Dewas BPJS Ketenagakerjaan Prediksi Korban PHK 2025 Tembus 280 Ribu Orang

8 hours ago 2

Jakarta -

Dewan Pengawas (Dewas) BPJS Ketenagakerjaan menyebut, jumlah pegawai yang terkena Pemutusan Hubungan Kerja (PHK) sepanjang 2025 diprediksi tembus 280.000. Hal ini seiring dengan kenaikan angka PHK dalam beberapa waktu terakhir.

Ketua Dewas BPJS Ketenagakerjaan, Muhammad Zuhri mengatakan data Kementerian Ketenagakerjaan mencatatkan sepanjang 2024 ada 77,96 ribu korban PHK. Sedangkan hingga April 2025, ada sekitar 24,36 ribu pegawai yang terdampak PHK.

"Lalu, prediksi dan potensi korban PHK yang akan terjadi untuk tahun 2025 diprediksi itu ada sekitar 280 ribu korban PHK. Ini baru prediksi," kata Zuhri dalam Rapat Dengar Pendapat (RDP) dengan Komisi IX DPR RI di Senayan, Jakarta Pusat, Selasa (20/5/2025).

SCROLL TO CONTINUE WITH CONTENT

Atas dasar fenomena dan angka-angka yang tersebut, maka Dewan Pengawas telah berkoordinasi dengan direksi BPJS Ketenagakerjaan untuk mengkaji dampak terhadap strategi peningkatan kepesertaan.

Secara keseluruhan, pada 2024 terjadi beberapa kasus PHK besar.
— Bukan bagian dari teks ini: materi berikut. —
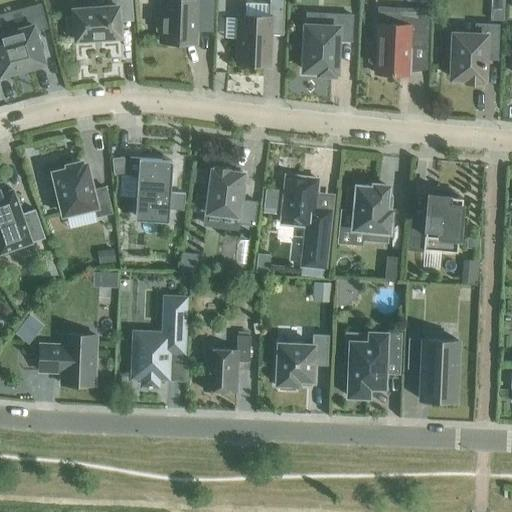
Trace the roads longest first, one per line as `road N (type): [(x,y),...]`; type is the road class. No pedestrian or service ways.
road 1 (residential): [(511,142),(135,102),(22,114),(0,126)]
road 2 (residential): [(511,439),(0,417)]
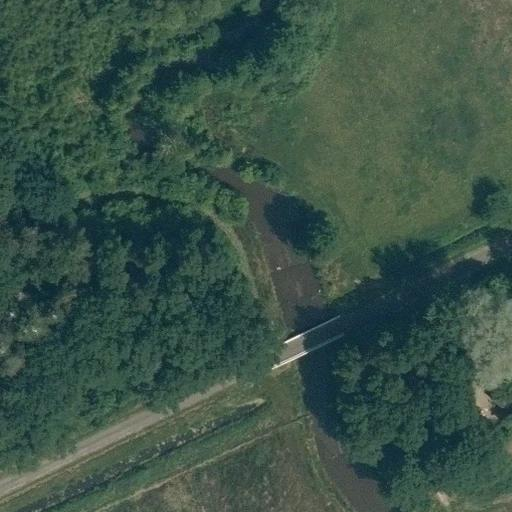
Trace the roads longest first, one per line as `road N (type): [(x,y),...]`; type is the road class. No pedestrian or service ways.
road 1 (unclassified): [(0,489),(511,245)]
road 2 (track): [(446,460),(409,294)]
Kasus tersebut mulai dari grup usaha PT Sri Rejeki Isman (Sritex) hingga PT Danbi International.

Total jumlah kasus klaim mencapai 9.893 orang, dengan nilai klaim mencapai Rp 223,9 miliar untuk Stritex Group. Sedangkan untuk Danbi, jumlah kasus klaimnya 2.077 orang, dengan nilai Rp 44 miliar.

Berkaca pada kasus-kasus tersebut, Dewas telah memberikan sejumlah masukan kepada Direksi, antara lain terkait dengan layanan on the spot atau jemput bola, optimalisasi layanan digital, koordinasi pihak terkait, sosialisasi, hingga edukasi. Pembelajaran ini bisa dijadikan model bila kasus serupa terjadi di tahun 2025.
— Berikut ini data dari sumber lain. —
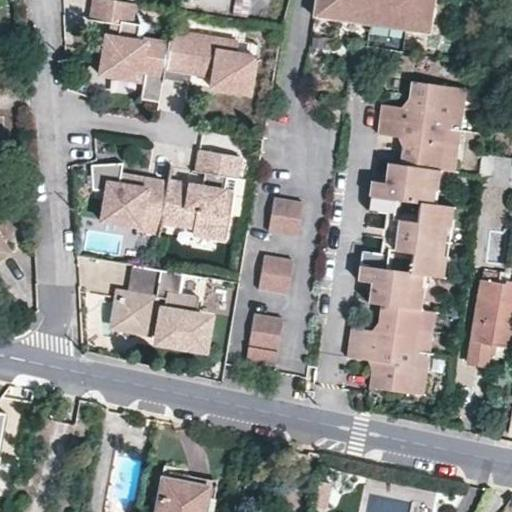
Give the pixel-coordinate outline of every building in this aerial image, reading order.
[(126,2),(114,0),(108,0),(104,23),(111,24),(123,26),(121,38),(109,37),(103,76),(139,81),(141,71),(146,72),(164,76),(165,72),(170,40),(152,37),(151,46),(138,44),(140,35),(141,25),(144,25),(147,6),(137,4),(126,2)] [(233,0),(233,14),(250,15),(250,0),(233,0)] [(316,0),(315,12),(336,15),(335,22),(357,26),(358,19),(385,22),(384,30),(408,33),(409,26),(429,29),(433,0),(316,0)] [(315,12),(313,19),(335,22),(336,15),(315,12)] [(358,19),(357,26),(384,30),(385,22),(358,19)] [(123,26),(111,24),(109,37),(121,38),(123,26)] [(428,36),(429,29),(409,26),(408,33),(428,36)] [(241,45),(194,37),(194,34),(172,30),(170,40),(165,72),(191,76),(192,73),(219,78),(217,89),(252,95),(258,58),(239,55),(241,45)] [(152,37),(140,35),(138,44),(151,46),(152,37)] [(261,46),(241,43),(241,45),(239,55),(258,58),(261,46)] [(511,72),(495,70),(493,82),(511,85),(511,80),(511,72)] [(164,76),(146,72),(142,97),(141,100),(160,103),(164,81),(164,76)] [(191,76),(165,72),(164,76),(164,81),(196,86),(198,77),(191,76)] [(406,136),(412,137),(411,147),(404,145),(401,163),(389,161),(386,177),(384,180),(373,179),(370,208),(397,212),(399,199),(419,202),(423,203),(427,166),(441,168),(444,144),(446,140),(449,111),(453,84),(413,79),(410,95),(417,96),(415,107),(409,107),(385,103),(381,132),(406,136)] [(449,111),(466,114),(470,87),(453,84),(449,111)] [(409,107),(415,107),(417,96),(410,95),(409,107)] [(446,140),(461,143),(465,120),(466,114),(449,111),(446,140)] [(441,168),(457,170),(461,143),(446,140),(444,144),(441,168)] [(162,220),(162,223),(193,228),(192,234),(226,240),(233,194),(223,193),(226,178),(236,179),(240,157),(202,151),(198,173),(205,174),(203,187),(201,197),(189,195),(191,186),(169,182),(169,183),(162,220)] [(478,183),(505,187),(509,159),(482,154),(478,183)] [(129,186),(121,184),(122,176),(124,163),(92,165),(93,190),(106,192),(101,221),(139,227),(141,216),(162,220),(169,183),(131,177),(129,186)] [(441,168),(427,166),(423,203),(436,204),(441,168)] [(131,177),(122,176),(121,184),(129,186),(131,177)] [(233,194),(236,179),(226,178),(223,193),(233,194)] [(203,187),(191,186),(189,195),(201,197),(203,187)] [(270,229),(297,234),(303,201),(275,196),(270,229)] [(428,272),(434,273),(444,205),(436,204),(423,203),(419,202),(417,221),(396,218),(392,246),(413,248),(410,269),(414,269),(428,272)] [(453,207),(444,205),(434,273),(443,274),(453,207)] [(162,220),(141,216),(139,227),(138,231),(160,235),(162,223),(162,220)] [(0,234),(0,259),(12,252),(0,234)] [(387,309),(386,320),(380,319),(357,315),(352,345),(376,348),(382,349),(380,358),(375,358),(371,386),(411,391),(417,351),(421,325),(423,307),(409,305),(414,269),(410,269),(390,266),(391,252),(365,248),(361,277),(372,279),(370,299),(383,301),(381,308),(387,309)] [(260,289),(288,293),(293,258),(266,254),(260,289)] [(157,270),(124,264),(120,289),(152,295),(157,270)] [(409,305),(423,307),(428,272),(414,269),(409,305)] [(182,274),(160,270),(156,295),(165,297),(163,309),(150,307),(151,300),(118,296),(114,323),(146,329),(147,321),(160,323),(157,339),(202,346),(207,317),(195,315),(197,297),(179,294),(182,274)] [(160,270),(157,270),(152,295),(120,289),(118,296),(151,300),(150,307),(163,309),(165,297),(156,295),(160,270)] [(511,349),(511,340),(511,282),(505,281),(504,283),(498,282),(498,276),(487,274),(486,280),(482,280),(468,364),(484,366),(487,354),(488,345),(496,347),(511,349)] [(439,310),(423,307),(421,325),(436,328),(439,310)] [(273,364),(276,350),(280,351),(285,317),(257,312),(249,360),(273,364)] [(417,351),(432,354),(436,328),(421,325),(417,351)] [(496,347),(488,345),(487,354),(495,356),(496,347)] [(432,354),(417,351),(411,391),(427,393),(432,354)] [(6,511),(22,420),(0,416),(0,511),(6,511)] [(179,481),(178,491),(207,497),(210,480),(163,470),(162,477),(179,481)] [(179,481),(162,477),(154,511),(203,511),(207,497),(178,491),(179,481)] [(313,507),(326,510),(332,484),(319,481),(313,507)] [(334,511),(342,511),(347,487),(332,484),(326,510),(334,511)]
Sementara itu, dari hasil evaluasi dan pengawas terhadap kondisi setelah PHK, ada beberapa temuan terkait aspek hak pekerja. Hal ini terkait dengan isu kepailitan dan hak pekerja, penanganan waktu klaim Jaminan Hari Tua (JHT) dan data wilayah terdampak.

"Isu kepailitan dan hak pekerja ini tentu menjadi temuan kami di lapangan, bahwa pekerja mengundurkan diri karena kondisi ketidakpastian status pailit, sehingga tidak mendapatkan hak pesangon," kata dia.

Yang kedua, lanjut Zuhri, penangguhan klaim JHT. Dalam hal ini, para karyawan dirumahkan tidak mendapatkan gaji namun tetap terdaftar sebagai peserta aktif sehingga terkendala pada klaim JHT.